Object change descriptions
+ + + + +

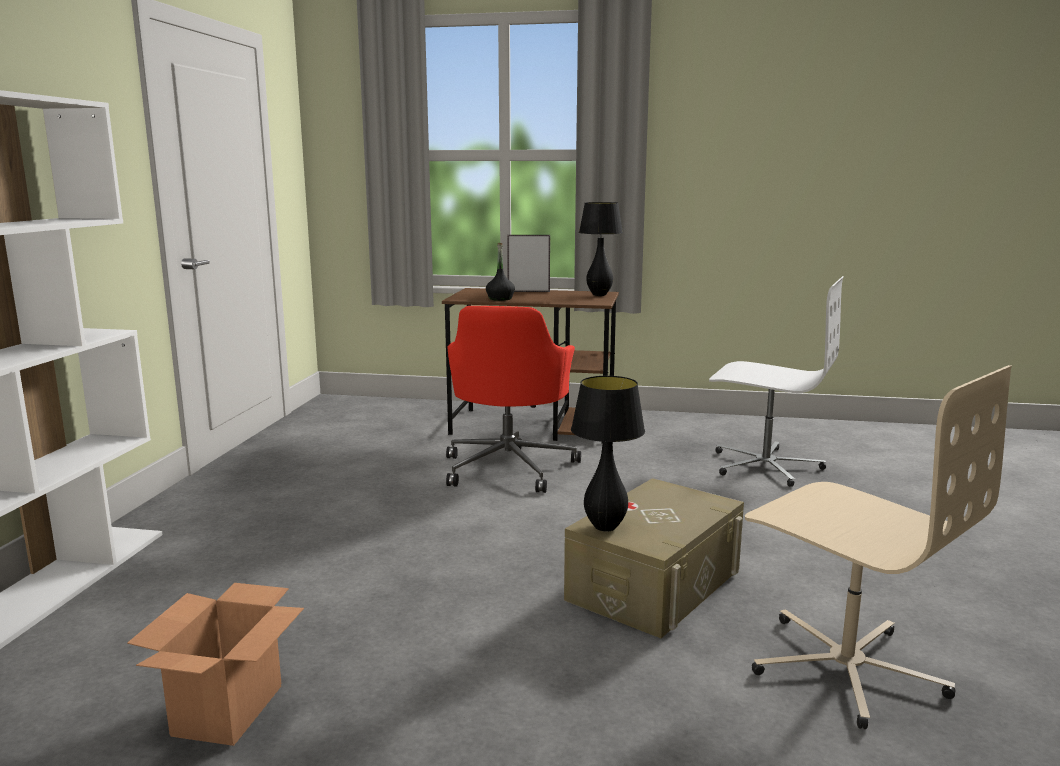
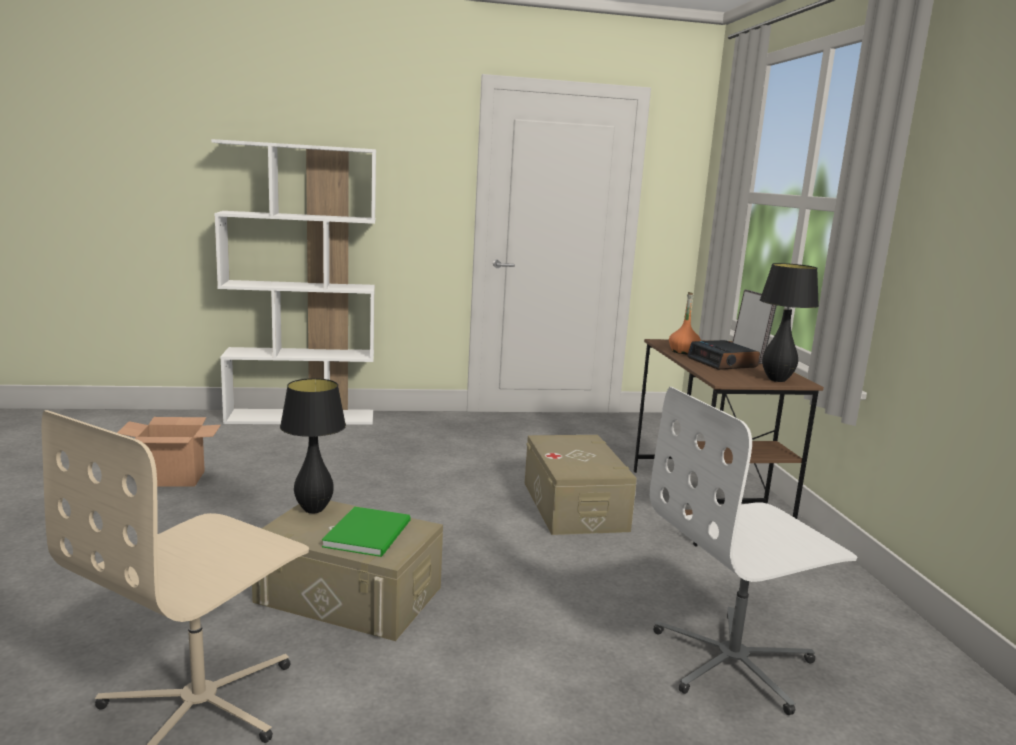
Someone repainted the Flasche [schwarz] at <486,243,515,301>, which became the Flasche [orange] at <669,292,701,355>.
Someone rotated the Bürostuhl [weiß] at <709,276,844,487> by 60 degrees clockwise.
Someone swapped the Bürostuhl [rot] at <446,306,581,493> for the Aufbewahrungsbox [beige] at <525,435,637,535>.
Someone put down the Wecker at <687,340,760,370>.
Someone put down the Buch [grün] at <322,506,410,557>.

+ + + + +

- Work to complete
The records above are to be retyped exactly, with every picture left out.

- Answer to the exercise
Someone repainted the Flasche [schwarz] at <486,243,515,301>, which became the Flasche [orange] at <669,292,701,355>.
Someone rotated the Bürostuhl [weiß] at <709,276,844,487> by 60 degrees clockwise.
Someone swapped the Bürostuhl [rot] at <446,306,581,493> for the Aufbewahrungsbox [beige] at <525,435,637,535>.
Someone put down the Wecker at <687,340,760,370>.
Someone put down the Buch [grün] at <322,506,410,557>.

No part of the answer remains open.